Что же я об этом вспомнила? К чему? Ах да, вот что. Такой же голос был у Екатерины Ильиничны, когда она ещё говорила. Теперь Екатерина Ильинична неживая.
Когда её унесли и я осталась в палате одна, я позвала и попросила его сегодня же, сейчас же туда, на тот берег – не хочу больше.
Он взял мою, отвратительную мне руку (всё тело моё, заболев, стало отвратительно моей душе; смерть: не покидает ли душа ставшее ей противным тело?), посмотрел в мои лопавшиеся от избытка боли глаза и сказал:
-Вы не готовы к тому, о чём просите. А боль – я сейчас что-нибудь придумаю…
-Не надо обезболивать. Раз не могу жизнь своими силами переносить – не надо, уберите её от меня.
Говорю это последним своим отчаянием, а какой-то не задетый смертью остаток успевает ещё раз ненасытно удивиться: прямая чёткость носа, бровей, чёткость взгляда, о Господи, серые глаза, темнота этих светлых глаз и ещё что-то неподдающееся: не одолеть словами.
-Не хочу следующего дня, - горько шепчу я.

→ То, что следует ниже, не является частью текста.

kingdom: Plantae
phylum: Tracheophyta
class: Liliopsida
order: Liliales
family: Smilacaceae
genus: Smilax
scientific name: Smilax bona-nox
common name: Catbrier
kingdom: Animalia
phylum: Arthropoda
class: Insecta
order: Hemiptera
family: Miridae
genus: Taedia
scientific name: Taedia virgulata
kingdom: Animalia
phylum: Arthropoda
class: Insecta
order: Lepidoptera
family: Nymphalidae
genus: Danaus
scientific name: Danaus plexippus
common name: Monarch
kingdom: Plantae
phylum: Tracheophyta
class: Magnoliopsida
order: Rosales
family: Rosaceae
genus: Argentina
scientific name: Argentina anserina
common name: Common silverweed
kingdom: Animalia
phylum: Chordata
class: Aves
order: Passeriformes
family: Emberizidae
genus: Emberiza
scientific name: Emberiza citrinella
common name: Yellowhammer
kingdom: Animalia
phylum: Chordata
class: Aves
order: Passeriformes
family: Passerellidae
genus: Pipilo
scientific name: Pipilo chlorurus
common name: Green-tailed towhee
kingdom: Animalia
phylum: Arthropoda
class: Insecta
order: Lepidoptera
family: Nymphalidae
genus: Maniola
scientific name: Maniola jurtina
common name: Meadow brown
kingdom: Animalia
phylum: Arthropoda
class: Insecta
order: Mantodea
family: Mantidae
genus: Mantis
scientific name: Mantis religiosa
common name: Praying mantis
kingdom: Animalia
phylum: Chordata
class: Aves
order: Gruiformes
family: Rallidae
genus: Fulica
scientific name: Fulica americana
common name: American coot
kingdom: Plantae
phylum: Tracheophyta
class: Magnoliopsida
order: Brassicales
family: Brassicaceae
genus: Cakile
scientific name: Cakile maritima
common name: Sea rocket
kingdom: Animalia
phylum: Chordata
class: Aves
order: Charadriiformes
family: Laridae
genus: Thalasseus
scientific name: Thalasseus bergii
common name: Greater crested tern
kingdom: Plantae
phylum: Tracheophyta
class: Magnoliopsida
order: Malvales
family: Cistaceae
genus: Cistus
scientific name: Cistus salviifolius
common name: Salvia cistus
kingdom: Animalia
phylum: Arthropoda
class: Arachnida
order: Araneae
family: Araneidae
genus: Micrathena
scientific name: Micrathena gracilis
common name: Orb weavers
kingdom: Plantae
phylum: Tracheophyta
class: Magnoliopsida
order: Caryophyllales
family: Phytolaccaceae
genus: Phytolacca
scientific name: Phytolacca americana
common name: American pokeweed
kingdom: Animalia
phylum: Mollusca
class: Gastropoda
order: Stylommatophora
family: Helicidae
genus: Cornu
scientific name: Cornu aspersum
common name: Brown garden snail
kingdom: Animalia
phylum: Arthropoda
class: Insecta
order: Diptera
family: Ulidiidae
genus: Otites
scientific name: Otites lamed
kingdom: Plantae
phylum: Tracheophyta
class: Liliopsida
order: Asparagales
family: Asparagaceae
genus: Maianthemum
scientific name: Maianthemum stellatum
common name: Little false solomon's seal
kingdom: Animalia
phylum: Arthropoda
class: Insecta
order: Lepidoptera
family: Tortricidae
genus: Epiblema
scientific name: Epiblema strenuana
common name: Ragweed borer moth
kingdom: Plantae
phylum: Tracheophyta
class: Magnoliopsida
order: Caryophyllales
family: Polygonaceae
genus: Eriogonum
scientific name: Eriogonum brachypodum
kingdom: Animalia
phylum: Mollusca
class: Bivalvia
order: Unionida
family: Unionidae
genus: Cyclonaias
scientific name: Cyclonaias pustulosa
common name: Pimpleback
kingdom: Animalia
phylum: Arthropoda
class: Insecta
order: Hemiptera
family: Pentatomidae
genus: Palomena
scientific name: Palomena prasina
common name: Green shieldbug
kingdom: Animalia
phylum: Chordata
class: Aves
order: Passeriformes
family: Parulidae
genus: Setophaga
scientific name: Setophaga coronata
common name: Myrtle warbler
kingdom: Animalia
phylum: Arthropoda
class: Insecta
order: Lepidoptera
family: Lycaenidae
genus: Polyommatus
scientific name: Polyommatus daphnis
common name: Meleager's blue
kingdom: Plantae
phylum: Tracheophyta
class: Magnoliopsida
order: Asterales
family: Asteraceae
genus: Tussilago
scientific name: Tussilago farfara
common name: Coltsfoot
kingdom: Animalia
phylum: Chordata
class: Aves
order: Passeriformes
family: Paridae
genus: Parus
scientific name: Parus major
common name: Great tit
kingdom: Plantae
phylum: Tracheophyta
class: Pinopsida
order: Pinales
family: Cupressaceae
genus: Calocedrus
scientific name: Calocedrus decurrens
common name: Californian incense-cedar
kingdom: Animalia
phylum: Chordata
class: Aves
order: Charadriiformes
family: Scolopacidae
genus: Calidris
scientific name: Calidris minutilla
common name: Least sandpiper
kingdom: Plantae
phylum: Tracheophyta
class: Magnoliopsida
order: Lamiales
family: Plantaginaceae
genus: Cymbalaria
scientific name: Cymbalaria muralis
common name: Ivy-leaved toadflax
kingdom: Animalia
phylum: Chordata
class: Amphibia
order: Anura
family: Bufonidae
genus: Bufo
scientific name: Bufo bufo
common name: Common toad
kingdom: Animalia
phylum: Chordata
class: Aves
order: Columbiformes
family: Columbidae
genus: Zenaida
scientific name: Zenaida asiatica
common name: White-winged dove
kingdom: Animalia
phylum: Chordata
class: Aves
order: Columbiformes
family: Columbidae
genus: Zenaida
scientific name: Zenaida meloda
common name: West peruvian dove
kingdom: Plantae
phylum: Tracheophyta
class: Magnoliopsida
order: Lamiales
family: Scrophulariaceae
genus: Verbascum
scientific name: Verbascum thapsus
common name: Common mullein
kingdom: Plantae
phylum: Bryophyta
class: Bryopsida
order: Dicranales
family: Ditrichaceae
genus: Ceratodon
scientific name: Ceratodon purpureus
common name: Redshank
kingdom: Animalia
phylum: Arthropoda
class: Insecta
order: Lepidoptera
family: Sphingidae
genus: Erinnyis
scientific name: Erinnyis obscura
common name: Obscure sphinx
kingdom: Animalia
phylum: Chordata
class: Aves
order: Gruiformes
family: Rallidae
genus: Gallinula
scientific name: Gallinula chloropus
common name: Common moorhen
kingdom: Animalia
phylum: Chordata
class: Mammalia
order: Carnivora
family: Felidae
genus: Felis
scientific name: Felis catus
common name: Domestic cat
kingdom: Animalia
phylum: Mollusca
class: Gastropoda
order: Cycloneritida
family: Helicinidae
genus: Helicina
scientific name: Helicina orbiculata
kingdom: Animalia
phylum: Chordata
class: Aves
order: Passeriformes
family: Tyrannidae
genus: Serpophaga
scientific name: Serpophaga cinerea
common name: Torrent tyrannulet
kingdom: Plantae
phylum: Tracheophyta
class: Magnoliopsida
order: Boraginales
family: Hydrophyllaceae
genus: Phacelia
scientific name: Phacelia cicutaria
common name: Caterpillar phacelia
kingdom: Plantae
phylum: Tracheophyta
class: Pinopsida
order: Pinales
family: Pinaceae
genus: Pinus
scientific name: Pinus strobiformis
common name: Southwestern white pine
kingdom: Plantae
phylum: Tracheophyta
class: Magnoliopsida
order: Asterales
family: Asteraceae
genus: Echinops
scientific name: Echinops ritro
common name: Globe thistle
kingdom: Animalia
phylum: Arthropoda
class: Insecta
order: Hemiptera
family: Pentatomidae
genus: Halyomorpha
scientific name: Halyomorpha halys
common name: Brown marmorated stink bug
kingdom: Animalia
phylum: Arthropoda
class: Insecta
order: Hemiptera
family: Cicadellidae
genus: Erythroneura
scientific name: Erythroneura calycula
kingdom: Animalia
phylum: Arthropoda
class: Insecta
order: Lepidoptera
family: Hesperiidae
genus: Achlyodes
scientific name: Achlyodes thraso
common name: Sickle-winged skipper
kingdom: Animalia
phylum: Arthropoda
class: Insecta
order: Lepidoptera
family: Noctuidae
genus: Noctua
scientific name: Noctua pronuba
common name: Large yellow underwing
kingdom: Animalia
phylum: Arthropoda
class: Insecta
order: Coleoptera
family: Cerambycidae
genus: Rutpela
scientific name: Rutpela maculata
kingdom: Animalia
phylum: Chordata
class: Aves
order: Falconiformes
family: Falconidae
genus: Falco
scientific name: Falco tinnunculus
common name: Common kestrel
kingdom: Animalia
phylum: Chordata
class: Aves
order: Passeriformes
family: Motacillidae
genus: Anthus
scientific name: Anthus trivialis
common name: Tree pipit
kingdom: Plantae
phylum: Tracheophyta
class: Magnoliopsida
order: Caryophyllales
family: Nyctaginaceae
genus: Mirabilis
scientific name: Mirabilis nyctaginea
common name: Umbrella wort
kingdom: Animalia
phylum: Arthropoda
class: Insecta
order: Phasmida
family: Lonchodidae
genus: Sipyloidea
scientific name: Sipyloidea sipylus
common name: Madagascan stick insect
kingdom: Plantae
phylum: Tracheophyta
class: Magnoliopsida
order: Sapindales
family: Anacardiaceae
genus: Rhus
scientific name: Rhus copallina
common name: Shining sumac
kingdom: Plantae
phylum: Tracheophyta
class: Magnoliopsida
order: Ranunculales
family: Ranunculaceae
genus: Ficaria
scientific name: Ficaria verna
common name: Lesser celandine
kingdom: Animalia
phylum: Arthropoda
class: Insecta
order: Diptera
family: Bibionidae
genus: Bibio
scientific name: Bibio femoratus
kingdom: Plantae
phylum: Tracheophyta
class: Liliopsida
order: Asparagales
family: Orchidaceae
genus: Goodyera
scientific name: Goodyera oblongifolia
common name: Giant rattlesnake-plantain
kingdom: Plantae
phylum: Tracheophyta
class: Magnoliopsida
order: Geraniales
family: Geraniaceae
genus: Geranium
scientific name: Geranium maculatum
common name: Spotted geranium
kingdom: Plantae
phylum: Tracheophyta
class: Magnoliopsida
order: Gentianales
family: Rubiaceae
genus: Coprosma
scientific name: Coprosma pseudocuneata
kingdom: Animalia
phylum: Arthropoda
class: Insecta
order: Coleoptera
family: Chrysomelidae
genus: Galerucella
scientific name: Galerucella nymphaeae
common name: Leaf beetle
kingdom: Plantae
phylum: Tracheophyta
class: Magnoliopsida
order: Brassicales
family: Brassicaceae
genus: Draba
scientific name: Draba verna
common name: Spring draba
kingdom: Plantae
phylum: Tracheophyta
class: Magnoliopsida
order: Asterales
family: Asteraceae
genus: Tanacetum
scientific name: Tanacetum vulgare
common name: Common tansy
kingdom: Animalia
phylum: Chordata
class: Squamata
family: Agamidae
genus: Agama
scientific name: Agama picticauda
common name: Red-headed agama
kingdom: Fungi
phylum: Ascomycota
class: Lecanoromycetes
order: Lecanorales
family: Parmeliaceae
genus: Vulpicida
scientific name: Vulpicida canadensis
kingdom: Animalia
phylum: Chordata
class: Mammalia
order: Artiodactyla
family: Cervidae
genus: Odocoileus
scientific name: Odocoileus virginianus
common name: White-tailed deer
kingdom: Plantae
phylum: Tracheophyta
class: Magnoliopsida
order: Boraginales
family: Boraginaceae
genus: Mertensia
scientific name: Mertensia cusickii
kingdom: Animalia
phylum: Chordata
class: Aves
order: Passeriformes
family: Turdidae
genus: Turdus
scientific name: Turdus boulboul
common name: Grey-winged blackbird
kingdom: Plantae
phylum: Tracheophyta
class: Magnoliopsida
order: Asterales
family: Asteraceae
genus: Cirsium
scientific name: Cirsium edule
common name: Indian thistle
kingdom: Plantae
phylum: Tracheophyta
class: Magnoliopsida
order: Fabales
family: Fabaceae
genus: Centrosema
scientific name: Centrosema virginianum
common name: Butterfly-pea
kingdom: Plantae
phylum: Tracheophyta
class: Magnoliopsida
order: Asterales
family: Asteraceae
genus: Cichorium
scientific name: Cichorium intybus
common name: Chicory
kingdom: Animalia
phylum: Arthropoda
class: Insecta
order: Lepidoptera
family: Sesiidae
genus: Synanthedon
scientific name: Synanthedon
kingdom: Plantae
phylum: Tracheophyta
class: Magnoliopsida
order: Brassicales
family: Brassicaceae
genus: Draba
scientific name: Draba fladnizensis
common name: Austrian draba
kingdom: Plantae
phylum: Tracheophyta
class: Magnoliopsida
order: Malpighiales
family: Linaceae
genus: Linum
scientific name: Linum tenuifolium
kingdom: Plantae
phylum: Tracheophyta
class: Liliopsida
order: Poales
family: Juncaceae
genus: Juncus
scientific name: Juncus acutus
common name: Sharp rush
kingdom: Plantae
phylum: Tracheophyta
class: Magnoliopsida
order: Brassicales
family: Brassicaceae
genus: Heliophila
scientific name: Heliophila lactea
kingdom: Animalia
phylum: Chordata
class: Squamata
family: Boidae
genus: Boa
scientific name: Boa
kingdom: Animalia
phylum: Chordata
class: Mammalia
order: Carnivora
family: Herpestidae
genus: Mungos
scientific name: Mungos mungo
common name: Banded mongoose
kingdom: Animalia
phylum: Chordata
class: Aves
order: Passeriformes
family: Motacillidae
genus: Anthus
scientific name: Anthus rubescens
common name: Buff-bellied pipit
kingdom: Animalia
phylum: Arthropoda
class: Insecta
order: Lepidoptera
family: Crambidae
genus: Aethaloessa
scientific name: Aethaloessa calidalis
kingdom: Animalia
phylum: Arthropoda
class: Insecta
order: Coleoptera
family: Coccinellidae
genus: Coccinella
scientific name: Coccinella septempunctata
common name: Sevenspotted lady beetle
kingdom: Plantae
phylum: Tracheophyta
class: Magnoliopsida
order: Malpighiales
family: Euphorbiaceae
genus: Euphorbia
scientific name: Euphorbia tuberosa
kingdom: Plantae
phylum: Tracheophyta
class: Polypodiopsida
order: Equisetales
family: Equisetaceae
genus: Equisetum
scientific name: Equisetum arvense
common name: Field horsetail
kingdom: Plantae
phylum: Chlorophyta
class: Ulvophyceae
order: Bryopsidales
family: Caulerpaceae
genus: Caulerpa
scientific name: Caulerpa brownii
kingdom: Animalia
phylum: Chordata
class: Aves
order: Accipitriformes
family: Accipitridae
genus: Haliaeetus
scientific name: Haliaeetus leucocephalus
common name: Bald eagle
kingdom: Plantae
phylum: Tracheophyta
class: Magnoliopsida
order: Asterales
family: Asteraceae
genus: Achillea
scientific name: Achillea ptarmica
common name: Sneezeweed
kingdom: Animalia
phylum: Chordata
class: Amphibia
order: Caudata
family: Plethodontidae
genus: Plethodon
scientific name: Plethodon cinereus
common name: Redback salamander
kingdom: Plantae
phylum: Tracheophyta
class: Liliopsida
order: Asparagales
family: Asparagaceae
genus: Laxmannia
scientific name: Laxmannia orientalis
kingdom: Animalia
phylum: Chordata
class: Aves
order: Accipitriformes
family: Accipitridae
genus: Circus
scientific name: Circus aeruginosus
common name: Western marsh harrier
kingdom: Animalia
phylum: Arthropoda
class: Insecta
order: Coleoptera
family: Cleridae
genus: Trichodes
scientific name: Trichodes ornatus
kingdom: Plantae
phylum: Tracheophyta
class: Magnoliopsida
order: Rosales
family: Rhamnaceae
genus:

-Ну вот, в вас ещё горечь. Люди, изжившие все запасы, говорят совсем не так. Перестаньте. Я сейчас уберу вашу боль – не лекарством, - говорил он, сосредоточившись пальцами на моём животе.
Он вышел и вскоре вернулся. По тому, что он стал делать, я и поняла наконец (примерно) свою болезнь: выход из желудка зажат опухолью, и хоть я не ем и почти не пью, соки жизни моей не освобождаются оттуда, желудок раздуло, он давит на лёгкие, я задыхаюсь.
Он вталкивал резиновую трубку мне в рот, чтобы выпустить через неё из желудка мою муку. Я давилась и кашляла, судорога сжимала горло, слёзы окружили глаза, мы причиняли друг другу страдание – и это было единственное доступное мне взаимодействие с ним.
Он сам вытирал мне губы салфеткой, и мне не было стыдно.
Как если бы я была его ребёнком.
* * *
Меня уже не хватает на удивление.
Наверное, последние часы моя душа, спохватившись, решила провести в этом мире самым прекрасным образом.
22 октября. Он болен. Кто же его лечит? Жена? Кладёт компресс на лоб, несёт из кухни чай с лимоном? Лежит беспомощный, в жару. Взять его на руки и носить, носить по комнате. Как ночами напролёт носила на руках сына, когда болел маленький.